Excerpted passage>
[start]

You don't need a full sized computer to be connected 24/7, Just grab a Raspberry PI or any (sometimes even cheaper and less power hungry) equivalent, flash the smallest OS of your choice that does what you want: serving videos and files, seeding torrents, hosting a node of your favorite communications platform, etc. You can keep the system on SD then use two USB drives for data, the second rsynced to the first, so you have some sort of redundancy without RAID. Total cost less than $100, possibly a lot less if you already have some parts (used hard drives and USB enclosures, SD card, etc). SSD drives would be overkill and more costly.
If well tuned (drives spinning down when not used after a safe limit, say 2 hours, efficient CPU throttling, etc) It could draw less energy than the smallest lamp in our house: totally sustainable.
About the software, I have a dream (tm): NNTP expanded so that it can be integrated with other services, include small binaries natively, or magnet links when above a certain size, the torrent being automatically created, seeded and linked by the originating user's client, employ enough security to become troll/vandal proof, etc. The infrastructure is already here, but the protocol is too tied to the limitations of the Internet in the 70s and 80s and takes for granted that everyone is a gentleman, which makes it hardly usable today.
The generalization of the premise of Bittorrent to easy file hosting is IPFS, and there in fact are IPFS hosting providers (and decentralized protocols for such, including Filecoin).
Filecoin is only for paying others to host your content; you can host it yourself (as I do) or on a VPS and ignore Filecoin, and IPFS still works great.
Maybe not what you want/need, but I suspect you could accomplish this by just buying a seedbox, then seed your content into it so it's always online, then just make sure you use an open tracker. This isn't an area I've done much in so I may just not be thinking in the right direction :)

[end]

Provided material>
[start]

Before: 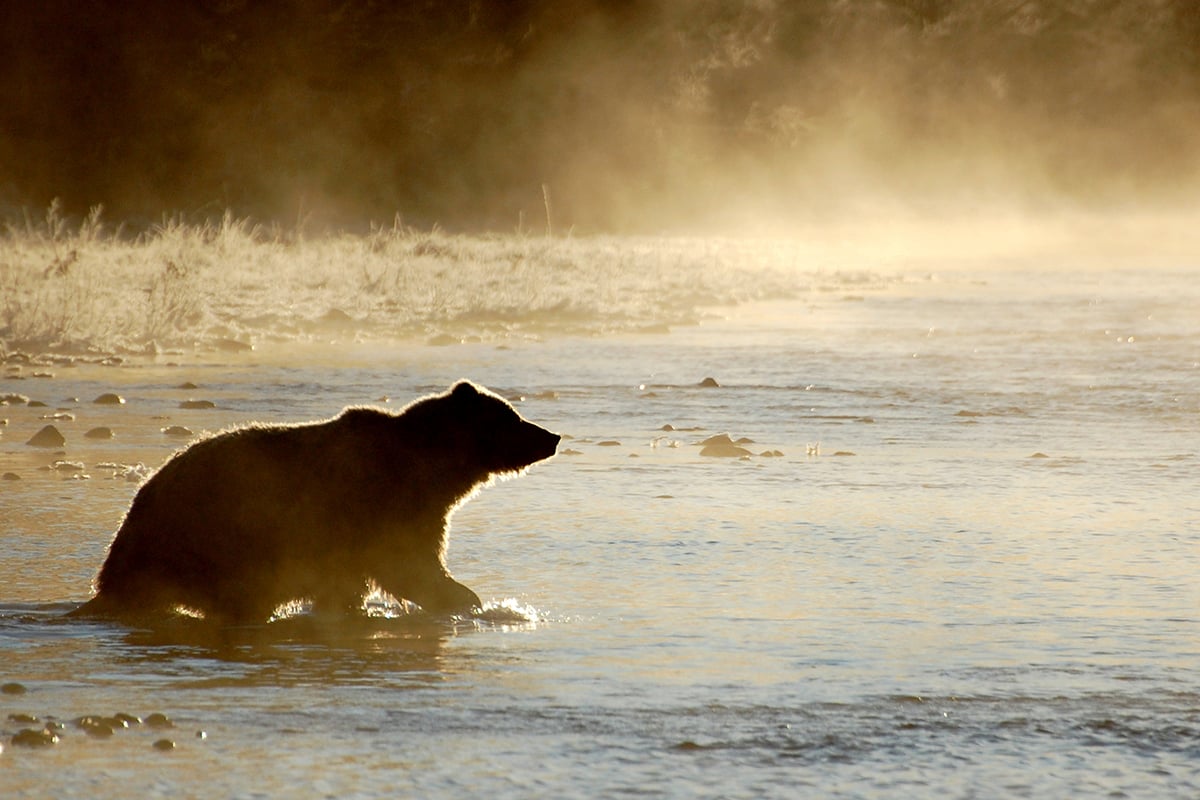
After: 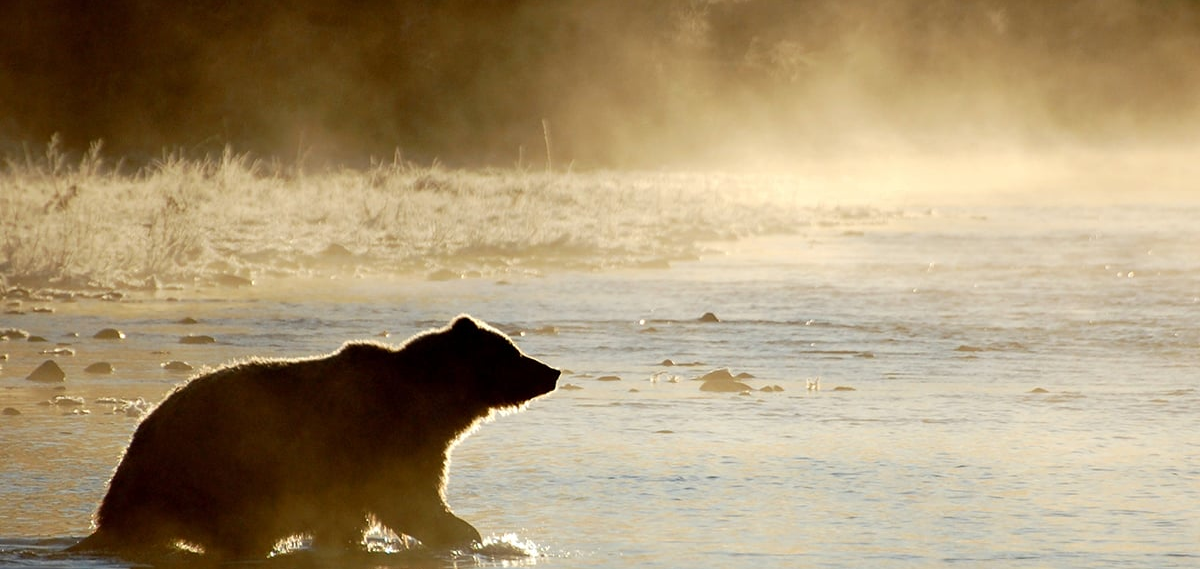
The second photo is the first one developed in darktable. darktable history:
crop and rotate: top 8.229%, bottom 20.609%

[end]

Set tasks>
A - Which uses does the self-hosting discussion above list as examples of what the small OS on a Raspberry Pi could do?
B - Can you carry on the self-hosting discussion above after its last comment?

Solved problems>
A -
- Serving videos and files
- Seeding torrents
- Hosting a node of your favorite communications platform

B -
Not related to the dislike feature in particular, but Youtube is definitely losing the next generation of creators. Plenty of people are using TikTok as their main platform nowadays, as it has bigger reach for their markets.
Some are already hedging their bets. Linus Tech Tips, which is a pretty big channel to say the least, launched their own Floatplane service which they use to give exclusive access to paying subscribers. Like early viewing, live streaming and videos that don't even end up on YouTube. They offer it to other channels as well. As far as I'm aware, it has no discovery so far (you need to know a channel URL).
I wish Peertube or something would take off. The kind of centralization YouTube has isn't healthy, and it's easier and cheaper to host video now than ever since HTML5 video became a thing. If you're running a business, depending on the goodwill of a third party company's free offering (which costs them a fortune to run) is nonsensical.
That would be cool, but vertical integration does have a bunch of obvious advantages, which is why you see open source options often struggle compared to proprietary equivalents, like here, or with Discord vs IRC.
Yeah I know that it is your point. In any case, are we sure there really is no open source alternative? Maybe there is not because Discord is a bit "unique". Perhaps since then open source alternatives have spawned, or will spawn.
> TikTok is targeting a different type of content, there is no competition with YouTube as we know it
I something learned from the MMO boom back in the days of WoW. After WoW came out, there were a glut of other MMOs. Game companies were like, "Look at WoW! Players love MMOs! If we make MMOs, we'll be rich!"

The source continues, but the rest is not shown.